Though Dobbs returned the question of abortion rights to the states, Johnson has co-sponsored bills to introduce a nationwide ban. And on Tuesday, as Johnson neared his position of power, footage of striking remarks in a House committee hearing spread on social media. “Roe v Wade did constitutional cover to the elective killing of unborn children in America, period,” Johnson said.
You think about the implications on the economy. We’re all struggling here to cover the bases of Social Security and Medicare and Medicaid and all the rest. If we had all those able-bodied workers in the economy, we wouldn’t be going upside down and toppling over like this … I will not yield I will not. Roe was a terrible corruption of America’s constitutional jurisprudence.”
He wants to cut Social Security and Medicare
As the comments above indicate, Johnson wants to cut key social support programs on which millions of Americans rely. Such cuts are widely regarded as something of a political third-rail – Trump has used the issue to attack rivals for the Republican presidential nomination, saying only he will defend such benefits – but Johnson is far from alone on the Republican right in wanting to swing the axe regardless.
He is an advocate for ‘covenant marriage’
When he married his wife Kelly in 1999, the couple agreed to a contract or “covenant” marriage: a conservative Christian idea that makes it harder to divorce. The Johnsons promoted the idea across the US, nola.com reported, even appearing on ABC’s Good Morning America.
“My own parents are divorced,” Johnson said. “As anyone who goes through that knows, that was a traumatic thing for our whole family. I’m a big proponent of marriage and fidelity and all the things that go with it, and I’ve seen firsthand the devastation [divorce] can cause.”
He is a climate skeptic
In 2017, Johnson told voters in his oil-rich home state: “The climate is changing, but the question is, is it being caused by natural cycles over the span of the Earth’s history? Or is it changing because we drive SUVs? I don’t believe in the latter. I don’t think that’s the primary driver.”

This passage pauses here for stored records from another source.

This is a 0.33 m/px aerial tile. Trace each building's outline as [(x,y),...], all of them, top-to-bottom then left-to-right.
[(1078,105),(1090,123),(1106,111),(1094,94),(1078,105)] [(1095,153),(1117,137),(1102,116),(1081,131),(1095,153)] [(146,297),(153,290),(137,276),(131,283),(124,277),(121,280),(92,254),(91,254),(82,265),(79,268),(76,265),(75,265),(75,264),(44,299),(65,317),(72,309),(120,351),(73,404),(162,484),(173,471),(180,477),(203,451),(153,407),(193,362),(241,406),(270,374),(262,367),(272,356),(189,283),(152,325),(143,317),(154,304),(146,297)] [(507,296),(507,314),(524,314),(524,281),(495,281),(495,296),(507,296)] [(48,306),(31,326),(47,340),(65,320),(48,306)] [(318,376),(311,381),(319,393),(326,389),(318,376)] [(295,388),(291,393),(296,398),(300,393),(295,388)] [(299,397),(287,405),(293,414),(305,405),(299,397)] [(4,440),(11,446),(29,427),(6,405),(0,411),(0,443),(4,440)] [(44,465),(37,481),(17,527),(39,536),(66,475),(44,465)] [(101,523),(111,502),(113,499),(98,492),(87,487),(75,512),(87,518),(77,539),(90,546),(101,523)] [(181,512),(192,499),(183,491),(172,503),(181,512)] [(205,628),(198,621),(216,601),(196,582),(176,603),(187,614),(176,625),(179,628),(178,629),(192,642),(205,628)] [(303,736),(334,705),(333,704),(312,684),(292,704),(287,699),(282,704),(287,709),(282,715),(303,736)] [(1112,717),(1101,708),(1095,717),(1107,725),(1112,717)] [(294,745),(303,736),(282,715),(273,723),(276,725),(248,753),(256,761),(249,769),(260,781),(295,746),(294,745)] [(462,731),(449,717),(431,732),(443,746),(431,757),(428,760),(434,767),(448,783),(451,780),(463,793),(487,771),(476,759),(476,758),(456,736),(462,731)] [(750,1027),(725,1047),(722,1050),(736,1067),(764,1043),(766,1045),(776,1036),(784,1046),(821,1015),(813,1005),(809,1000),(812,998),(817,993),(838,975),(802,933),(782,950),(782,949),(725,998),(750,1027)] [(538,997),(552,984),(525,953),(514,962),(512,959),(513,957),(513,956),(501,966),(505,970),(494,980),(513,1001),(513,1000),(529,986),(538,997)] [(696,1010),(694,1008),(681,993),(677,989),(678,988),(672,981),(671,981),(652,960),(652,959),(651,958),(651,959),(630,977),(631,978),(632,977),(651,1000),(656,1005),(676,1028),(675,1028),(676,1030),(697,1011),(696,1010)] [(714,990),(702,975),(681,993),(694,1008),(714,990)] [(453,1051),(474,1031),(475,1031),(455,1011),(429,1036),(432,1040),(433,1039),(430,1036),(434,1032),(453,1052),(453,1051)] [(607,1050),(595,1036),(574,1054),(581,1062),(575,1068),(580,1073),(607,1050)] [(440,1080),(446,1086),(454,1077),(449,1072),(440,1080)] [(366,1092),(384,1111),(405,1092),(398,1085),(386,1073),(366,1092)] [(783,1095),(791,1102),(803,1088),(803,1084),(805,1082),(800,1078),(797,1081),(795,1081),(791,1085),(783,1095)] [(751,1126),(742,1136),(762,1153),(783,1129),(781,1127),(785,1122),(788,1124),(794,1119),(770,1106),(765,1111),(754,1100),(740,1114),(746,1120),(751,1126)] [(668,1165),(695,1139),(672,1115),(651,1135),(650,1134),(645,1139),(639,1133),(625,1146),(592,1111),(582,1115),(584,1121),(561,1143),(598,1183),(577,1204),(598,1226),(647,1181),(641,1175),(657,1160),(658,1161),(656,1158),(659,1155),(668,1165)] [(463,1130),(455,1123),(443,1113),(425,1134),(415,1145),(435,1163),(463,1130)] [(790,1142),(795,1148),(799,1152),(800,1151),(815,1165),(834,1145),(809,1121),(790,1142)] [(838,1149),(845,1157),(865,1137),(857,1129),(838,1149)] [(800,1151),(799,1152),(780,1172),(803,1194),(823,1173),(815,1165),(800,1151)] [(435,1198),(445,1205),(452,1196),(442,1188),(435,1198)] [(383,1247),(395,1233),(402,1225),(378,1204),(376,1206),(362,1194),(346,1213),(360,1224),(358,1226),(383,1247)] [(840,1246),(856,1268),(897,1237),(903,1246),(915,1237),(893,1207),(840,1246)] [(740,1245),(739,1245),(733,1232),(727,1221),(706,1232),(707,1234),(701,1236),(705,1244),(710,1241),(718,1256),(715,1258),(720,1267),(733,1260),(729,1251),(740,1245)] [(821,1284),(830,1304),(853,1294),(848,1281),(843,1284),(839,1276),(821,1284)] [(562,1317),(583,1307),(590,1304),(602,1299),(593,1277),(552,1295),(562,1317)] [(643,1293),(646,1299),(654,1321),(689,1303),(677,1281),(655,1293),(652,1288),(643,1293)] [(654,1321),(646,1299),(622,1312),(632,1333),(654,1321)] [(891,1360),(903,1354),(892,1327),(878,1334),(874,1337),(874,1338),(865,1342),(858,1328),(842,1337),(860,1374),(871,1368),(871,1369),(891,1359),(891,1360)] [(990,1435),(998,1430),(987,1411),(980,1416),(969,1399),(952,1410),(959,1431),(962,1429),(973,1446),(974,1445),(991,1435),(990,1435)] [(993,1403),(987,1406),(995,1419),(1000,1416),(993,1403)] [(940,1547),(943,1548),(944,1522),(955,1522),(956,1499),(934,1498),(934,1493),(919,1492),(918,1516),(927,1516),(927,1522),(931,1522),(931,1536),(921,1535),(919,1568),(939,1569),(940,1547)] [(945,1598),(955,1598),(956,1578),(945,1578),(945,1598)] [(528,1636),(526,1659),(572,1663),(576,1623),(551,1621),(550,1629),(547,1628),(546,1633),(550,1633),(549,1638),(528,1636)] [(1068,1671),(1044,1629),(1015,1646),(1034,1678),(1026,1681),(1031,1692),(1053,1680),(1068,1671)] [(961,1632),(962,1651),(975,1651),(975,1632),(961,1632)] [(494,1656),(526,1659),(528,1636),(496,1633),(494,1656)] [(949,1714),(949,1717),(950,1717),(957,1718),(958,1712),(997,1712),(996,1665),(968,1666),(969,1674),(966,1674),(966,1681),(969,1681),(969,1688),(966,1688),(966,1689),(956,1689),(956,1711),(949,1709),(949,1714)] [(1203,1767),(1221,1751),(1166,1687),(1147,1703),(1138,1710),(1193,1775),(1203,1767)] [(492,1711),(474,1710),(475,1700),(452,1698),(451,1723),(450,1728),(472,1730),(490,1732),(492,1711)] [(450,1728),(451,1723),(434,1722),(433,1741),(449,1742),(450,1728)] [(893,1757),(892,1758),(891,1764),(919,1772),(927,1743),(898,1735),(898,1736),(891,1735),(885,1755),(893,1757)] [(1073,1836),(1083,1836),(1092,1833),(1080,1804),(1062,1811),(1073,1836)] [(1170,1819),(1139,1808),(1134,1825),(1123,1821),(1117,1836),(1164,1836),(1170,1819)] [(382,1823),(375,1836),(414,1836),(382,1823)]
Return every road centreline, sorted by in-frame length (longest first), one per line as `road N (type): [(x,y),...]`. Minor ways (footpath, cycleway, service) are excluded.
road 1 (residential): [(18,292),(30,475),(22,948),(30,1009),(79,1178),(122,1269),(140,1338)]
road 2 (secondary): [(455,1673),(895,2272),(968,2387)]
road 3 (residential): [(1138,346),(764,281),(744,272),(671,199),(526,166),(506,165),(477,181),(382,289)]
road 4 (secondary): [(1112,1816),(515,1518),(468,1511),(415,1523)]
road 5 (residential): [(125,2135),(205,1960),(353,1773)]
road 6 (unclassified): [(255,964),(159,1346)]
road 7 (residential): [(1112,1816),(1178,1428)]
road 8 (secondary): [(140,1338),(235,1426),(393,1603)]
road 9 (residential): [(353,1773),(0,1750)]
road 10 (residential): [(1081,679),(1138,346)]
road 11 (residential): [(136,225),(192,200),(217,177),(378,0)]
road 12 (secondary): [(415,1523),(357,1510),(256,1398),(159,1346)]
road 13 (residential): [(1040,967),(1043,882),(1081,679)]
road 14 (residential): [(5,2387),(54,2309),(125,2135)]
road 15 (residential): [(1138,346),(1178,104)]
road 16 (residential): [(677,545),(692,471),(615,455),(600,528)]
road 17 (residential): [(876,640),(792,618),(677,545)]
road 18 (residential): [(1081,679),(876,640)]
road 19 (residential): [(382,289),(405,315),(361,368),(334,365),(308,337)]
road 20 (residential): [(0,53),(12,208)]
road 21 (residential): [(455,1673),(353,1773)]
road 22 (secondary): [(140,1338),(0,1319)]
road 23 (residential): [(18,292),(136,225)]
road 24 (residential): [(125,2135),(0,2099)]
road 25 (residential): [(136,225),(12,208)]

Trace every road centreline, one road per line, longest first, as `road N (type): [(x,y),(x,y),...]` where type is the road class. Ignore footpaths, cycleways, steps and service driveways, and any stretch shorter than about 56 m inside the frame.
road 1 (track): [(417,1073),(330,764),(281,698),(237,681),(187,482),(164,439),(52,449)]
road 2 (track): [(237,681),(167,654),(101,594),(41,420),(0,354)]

He has also opposed Democratic proposals for a Green New Deal and been named an “energy champion” by the American Energy Alliance, a rightwing group that has defended fossil fuel use and received funding from Koch Industries.
… and progressives are alarmed
On Wednesday, Democrats and progressive groups greeted Johnson’s ascent with criticism – and a torrent of opposition research.
Tony Carrk, executive director of the watchdog Accountable.US, called Johnson “a far-right extremist who led a desperate attempt to subvert democracy … [who] boasts a voting record deeming him one of the most extreme members of the Republican conference.
“A Speaker Johnson means more of the same from the Maga [pro-Trump] majority: pointless partisan political stunts, peddling dangerous conspiracies and ultimately undermining American democracy. The extreme faction has always pulled the strings with House Republicans, and Speaker Johnson triples down on that.”